■ **SELECTED PASSAGE**
--------------------------------------------------
# Maturity of a 21 year old?



## ThatQuietGirl02 (Jan 14, 2014)

I am 26 and a lot of the students at my college are roughly around the ages of 17-21. Most of the seniors I have talked to are that age and they went into college straight out of high school. I served in the military for 4 years and traveled quite a bit before going into college. Not that I am better than anyone but I sometimes wonder if I am just making a fool of myself trying to relate to these 21 year olds or is 5 years old not that big of a maturity difference? I sometimes see them hanging on to familiar high school habits such as being scared to leave their little social cliques. 

It is kind of strange to be in college and feel like you are still in High School..:afr


----------



## Steinerz (Jul 15, 2013)

I have no idea. I tried college for a bit and didn't like it.Maybe because I was sick of highschool?

#No it was the SA Steiner.

That's right. 

I noticed a lot of older people in my class though but I didn't make friends with anyone even though a majority were my age. I think it's because I just don't like socializing. I didn't talk to anyone in the 4 classes I took. I just went in and that was it. If I was asked a question I would fumble and do my flustered SA thing usually making it look like I wasn't paying attention. (I usually didn't.) 

People can't really tell the difference between someone in their 20s - early* 30s. At least from what I have seen personally with my sister.


----------



## ThatQuietGirl02 (Jan 14, 2014)

Years^ not years old. Sorry for obvious grammar mistakes I am not sure how to edit threads.


----------



## shyguyred (Jul 26, 2013)
--------------------------------------------------
■ **YOUR TASKS**
#1 Translate this sentence from the forum thread on maturity into Spanish: "I served in the military for 4 years and traveled quite a bit before going into college."
#2 Name every distinct username that heads a post in the thread on maturity.
#3 Go on with the forum thread on maturity from where it stops.
The listing after this note is not needed.

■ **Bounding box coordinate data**
--------------------------------------------------
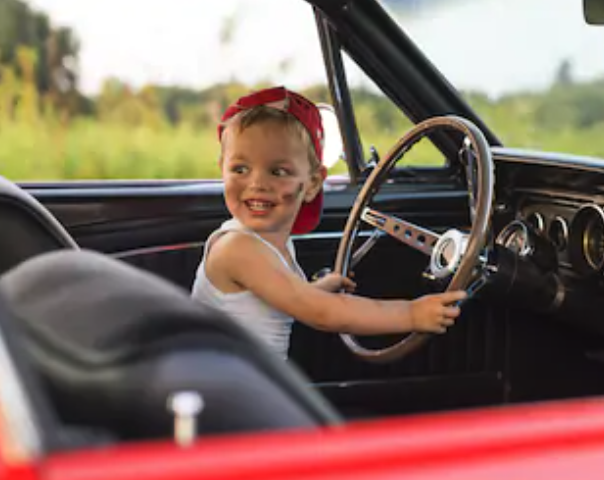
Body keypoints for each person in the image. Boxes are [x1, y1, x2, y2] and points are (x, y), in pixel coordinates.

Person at [191, 86, 466, 359]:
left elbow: (285, 297)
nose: (257, 183)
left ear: (312, 184)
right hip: (226, 385)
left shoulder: (270, 243)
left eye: (278, 171)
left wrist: (315, 290)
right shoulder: (238, 248)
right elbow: (320, 312)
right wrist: (411, 314)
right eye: (240, 169)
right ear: (222, 170)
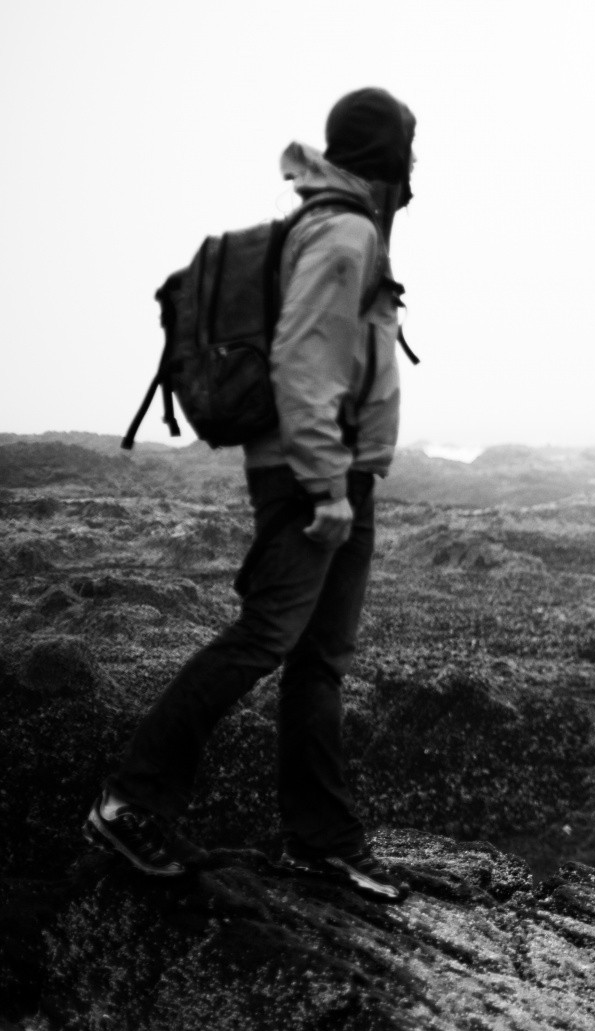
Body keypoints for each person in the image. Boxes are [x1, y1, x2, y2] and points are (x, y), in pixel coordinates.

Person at [83, 88, 418, 902]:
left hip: (337, 472)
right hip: (316, 476)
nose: (416, 172)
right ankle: (130, 801)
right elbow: (302, 365)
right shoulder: (343, 231)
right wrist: (325, 487)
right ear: (386, 156)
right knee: (267, 638)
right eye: (410, 151)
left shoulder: (340, 225)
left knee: (316, 661)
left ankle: (321, 842)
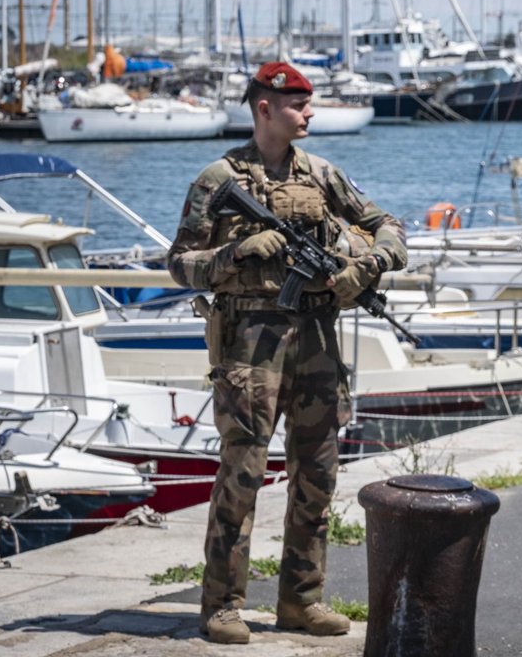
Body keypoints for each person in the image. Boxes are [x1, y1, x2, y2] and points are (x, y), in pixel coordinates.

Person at [168, 61, 407, 644]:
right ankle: (221, 605)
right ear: (264, 108)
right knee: (242, 473)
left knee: (318, 475)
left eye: (309, 102)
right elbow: (179, 265)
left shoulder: (323, 175)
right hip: (250, 347)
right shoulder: (216, 180)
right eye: (299, 104)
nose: (310, 113)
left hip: (318, 342)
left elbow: (390, 228)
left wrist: (363, 268)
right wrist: (237, 252)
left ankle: (301, 600)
--------------------------------------------------
■ **RESPONSES FOR EACH TASK**
#1 Serví en el ejército durante 4 años y viajé bastante antes de entrar a la universidad.

#2 ThatQuietGirl02, Steinerz, shyguyred

#3
I think its a pretty big maturity difference I usually cant relate to people under 24,because.People in there early 20s and teens are superficial and naïve ,which im not so there,s really not much to talk about,because I don't care about comparing people to each other or who's popular .Which seems to be the main focus of people around that age .Its frustrating because people treat me like im a teenager because my face looks young,so I have people younger then me thinking there older then me and talking to me like they have more life experience. When I tell people my age they don't believe me or act surprised.


----------



## ThatQuietGirl02 (Jan 14, 2014)

Yea, I seem to relate more with people who are in their mid 30's and already have families and stuff which makes me feel kind of old sometimes. I like how they are settled and pretty chill. :/


----------



## HanSolo (Jul 5, 2013)

Well I would hit on u if I was there

I spent a night talking with a 24 yo girl, and she said she didn't like guys her age or younger, because most of the were immature, untidy, etc. And I agree.

I guess she didn't realize I never dated tho..sad lol


----------



## endymionshawk (Jan 15, 2014)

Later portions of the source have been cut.